Ich studiere Philosophie im Hauptfach und Wirtschaftswissenschaften im Nebenfach, kann also Deinen Impuls gut nachvollziehen. Ich würde an Deiner Steller mal einen Dozenten anschreiben und fragen, ob du in diesem oder nächsten Semester einfach mal in ein Seminar kommen darfst, um Dir das anzusehen. Philosophie ist etwas romantisiert als Fach und die Vorstellungen gehen vom Studium sehr auseinander. Zu Nachhaltigkeit oder praktischen ethischen Fragen wirst du wenig lernen können. Vielleicht ist das bei anderen Universitäten anders, aber Nachhaltigkeit war nie ein Thema hier und Ethik schon, aber nicht in dem Rahmen, dass man jetzt sagen könnte, dass dies sehr praktisch ausgelegt ist.
Ein weiterer Hinweis: Ich weiß, dass man in diesem Forum denkt, dass alles, was nicht FACT oder MINT ist, vom Status unter einem liegt, aber Philosophie ist schon sehr anspruchsvoll. Es ist aber wie mit vielen Geisteswissenschaften: Wenn du das Studium richtig absolvieren möchtest, die Texte für die Seminare liest und die Veranstaltungen vor- und nachbereitest, kommst du auf deutlich mehr Zeitaufwand als bei jedem BWL-Modul, das ich bisher hatte. Man kann sich natürlich auch unvorbereitet in die Seminare setzen und "BWL-Style" beschallen lassen, um am Ende alles unter Stress reinzudrücken - das macht aber bei einem leseintensiven Studium wie Philosophie wenig Sinn. Dann kann man es auch sein lassen.

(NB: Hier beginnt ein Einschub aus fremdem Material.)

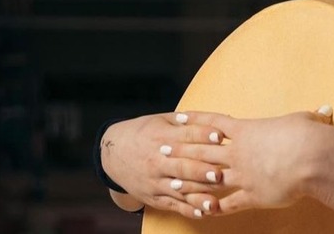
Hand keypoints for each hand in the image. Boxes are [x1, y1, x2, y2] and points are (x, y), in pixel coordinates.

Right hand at [100, 112, 224, 217]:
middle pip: (182, 166)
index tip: (220, 136)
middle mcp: (158, 161)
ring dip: (198, 195)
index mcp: (162, 137)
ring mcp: (155, 181)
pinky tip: (202, 213)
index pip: (185, 136)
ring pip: (179, 189)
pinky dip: (188, 210)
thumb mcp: (162, 120)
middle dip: (200, 171)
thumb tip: (218, 119)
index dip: (203, 135)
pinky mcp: (154, 197)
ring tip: (215, 201)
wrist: (113, 154)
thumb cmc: (144, 133)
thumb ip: (188, 121)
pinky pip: (173, 205)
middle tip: (219, 173)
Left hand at [171, 106, 333, 214]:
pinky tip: (201, 211)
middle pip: (202, 151)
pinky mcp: (251, 195)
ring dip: (188, 180)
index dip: (195, 121)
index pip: (214, 123)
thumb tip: (326, 111)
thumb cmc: (308, 135)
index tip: (178, 119)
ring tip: (170, 181)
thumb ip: (310, 117)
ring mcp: (242, 175)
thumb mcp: (306, 120)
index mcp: (247, 130)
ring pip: (207, 178)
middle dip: (180, 151)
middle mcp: (239, 153)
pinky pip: (227, 203)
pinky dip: (213, 207)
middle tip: (161, 150)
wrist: (311, 158)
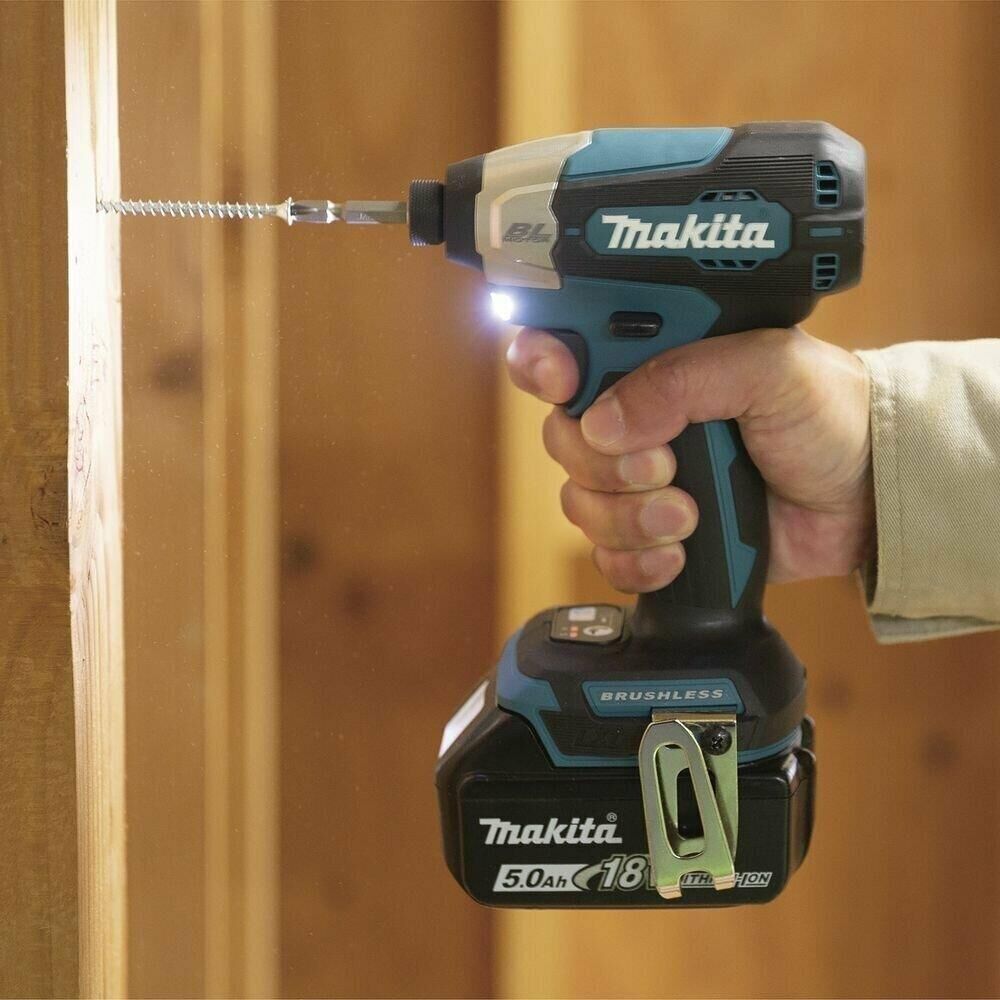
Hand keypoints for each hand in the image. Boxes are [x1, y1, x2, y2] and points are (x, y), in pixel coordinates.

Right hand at [506, 326, 874, 592]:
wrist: (868, 495)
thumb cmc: (828, 414)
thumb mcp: (769, 368)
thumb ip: (686, 378)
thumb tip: (604, 422)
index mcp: (653, 359)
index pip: (566, 348)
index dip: (543, 363)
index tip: (563, 383)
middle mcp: (635, 419)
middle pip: (562, 438)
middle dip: (605, 464)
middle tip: (666, 467)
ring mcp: (640, 480)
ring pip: (579, 502)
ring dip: (628, 518)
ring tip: (688, 518)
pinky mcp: (653, 536)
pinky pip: (606, 556)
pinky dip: (636, 562)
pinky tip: (680, 555)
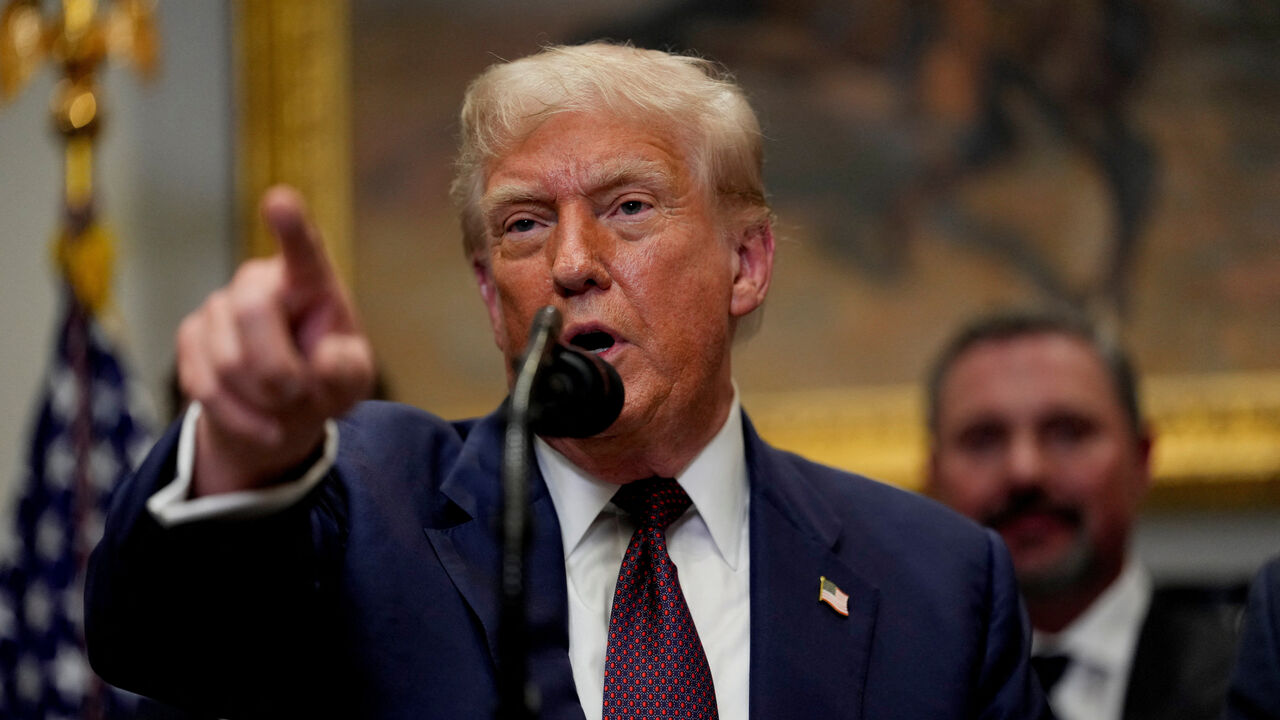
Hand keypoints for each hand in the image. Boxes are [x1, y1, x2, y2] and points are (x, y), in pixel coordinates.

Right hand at [177, 186, 374, 494]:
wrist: (283, 411)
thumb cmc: (325, 381)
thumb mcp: (352, 380)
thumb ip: (347, 369)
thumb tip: (324, 360)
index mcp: (309, 280)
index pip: (302, 248)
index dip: (291, 225)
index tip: (281, 201)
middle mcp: (259, 282)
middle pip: (251, 312)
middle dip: (278, 369)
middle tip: (300, 395)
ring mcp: (219, 306)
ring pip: (227, 361)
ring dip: (262, 401)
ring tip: (284, 407)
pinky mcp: (190, 337)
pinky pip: (205, 386)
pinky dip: (239, 418)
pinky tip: (263, 425)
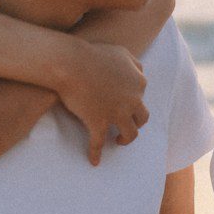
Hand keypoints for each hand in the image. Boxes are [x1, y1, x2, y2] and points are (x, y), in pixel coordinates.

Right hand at [54, 42, 148, 165]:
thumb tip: (141, 74)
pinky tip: (94, 161)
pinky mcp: (98, 123)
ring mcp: (117, 113)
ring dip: (125, 139)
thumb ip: (134, 63)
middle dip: (136, 123)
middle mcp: (132, 100)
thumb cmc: (93, 54)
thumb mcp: (121, 52)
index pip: (141, 95)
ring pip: (129, 134)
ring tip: (118, 142)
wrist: (72, 63)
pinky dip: (95, 154)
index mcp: (138, 82)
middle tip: (126, 125)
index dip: (133, 101)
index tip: (124, 104)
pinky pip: (98, 144)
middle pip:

Es gibt zwar auch Texte, die "leichter" verständlich sind, also Nietzsche, griechische Autoren und ein paar neuzeitige Ethiker, aber viele der Texte sind extrem schwer und man brauch eine gewisse Frustrationstoleranz. Ich habe beispielsweise aktuell ein Seminar zu Problemen der Theoretischen Philosophie gewählt, wo wir Texte der Logik lesen und das sind eben Texte, die von Mathematikern geschrieben wurden und letztlich die Quantorenlogik textuell abbilden, z.B. Frege "Über Sinn und Bedeutung", Russel "On denoting". Sowas muss man mögen, also ich würde mal an deiner Stelle ein wenig Literatur lesen und dann schauen, ob du Bock drauf hast. Bei Interesse kann ich dir ein paar Texte hier empfehlen, die man so im Studium als Klassiker bearbeiten wird.
Auch wieder auf die Gefahr hin, dass ich gleich von einem FACTler angebellt werde: Von den Geisteswissenschaften ist Philosophie glaube ich am besten geeignet, einen Mehrwert für den Beruf zu stiften, da man sich schon mit sehr anspruchsvollen Themen auseinandersetzen kann oder muss. Es ist ein Studium, das sehr nah an der wissenschaftlichen Arbeit ist, wodurch man einerseits die Arbeitsweise lernt, aber eben auch wie man Texte analytisch bearbeitet und schreibt - zumindest wenn man das Studium eben auch richtig macht. Das ist schon ein großer Mehrwert. In anderen Ländern ist das Studium der Philosophie in Kombination mit Politik bzw. Economics sehr angesehen.